Gren-Fell into a burning chain
In the article ‘Eight failures that left people of Grenfell Tower at mercy of the inferno’ Knapton & Dixon (2017) claims that the Grenfell Tower had numerous lapses in both ‘building regulation and safety rules’ which further augmented during the incident.
Buildings in London followed the Building Acts until 1986 where external walls had at least one hour of fire resistance. ‘Class O’ regulation was introduced which removed the initial requirements regardless of being combustible. A specialist in fire protection remarked the gap between the claddings exacerbated the fire to upper levels.
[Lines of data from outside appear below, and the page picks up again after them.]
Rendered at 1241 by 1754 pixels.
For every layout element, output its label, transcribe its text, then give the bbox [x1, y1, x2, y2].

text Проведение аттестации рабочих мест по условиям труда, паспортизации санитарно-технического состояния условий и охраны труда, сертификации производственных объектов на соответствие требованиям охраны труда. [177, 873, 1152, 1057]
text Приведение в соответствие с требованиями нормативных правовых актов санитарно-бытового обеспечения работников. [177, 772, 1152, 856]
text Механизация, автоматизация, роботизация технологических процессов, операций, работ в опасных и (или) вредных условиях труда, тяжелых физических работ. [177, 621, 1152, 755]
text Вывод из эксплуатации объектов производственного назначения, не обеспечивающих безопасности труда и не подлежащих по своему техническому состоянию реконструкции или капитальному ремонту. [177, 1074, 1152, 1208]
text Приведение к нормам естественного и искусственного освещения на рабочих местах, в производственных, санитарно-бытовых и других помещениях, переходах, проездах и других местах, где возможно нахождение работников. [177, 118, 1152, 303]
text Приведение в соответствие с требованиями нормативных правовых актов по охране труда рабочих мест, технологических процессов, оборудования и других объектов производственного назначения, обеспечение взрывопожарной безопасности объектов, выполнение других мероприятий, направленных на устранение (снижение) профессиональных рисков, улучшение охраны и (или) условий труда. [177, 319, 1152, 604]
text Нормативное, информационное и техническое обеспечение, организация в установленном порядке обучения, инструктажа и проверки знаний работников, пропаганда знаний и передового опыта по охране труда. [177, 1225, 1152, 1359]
Burning material that fell down the gaps sped up the fire which “it acts as its own chimney.” Although materials used met the UK standards, it contributed the fire to spread and made fire-fighting impractical. There were no updated building regulations and the existing one does not enforce more than one escape route. The UK law made it compulsory for sprinklers up to 30 metres which leave taller buildings to omit on the upper levels. The Housing Minister stated that sprinklers were not compulsory for the house buildings due to high costs for the developers. Not all doors were fire rated as the “building regulations are not retrospective”. No explicit instruction on the frequency of reviewing the risk assessment and how soon after any renovations. A specialist claimed that the firebreaks which were a requirement under Building Regulations 1991 were not doing its purpose during the fire.
While both the authors continue blaming the government and its regulations, it was unclear, did the residents continue to stay in the building with the knowledge of the imminent risk or was it the building management the real culprit on keeping the building not par with the regulation.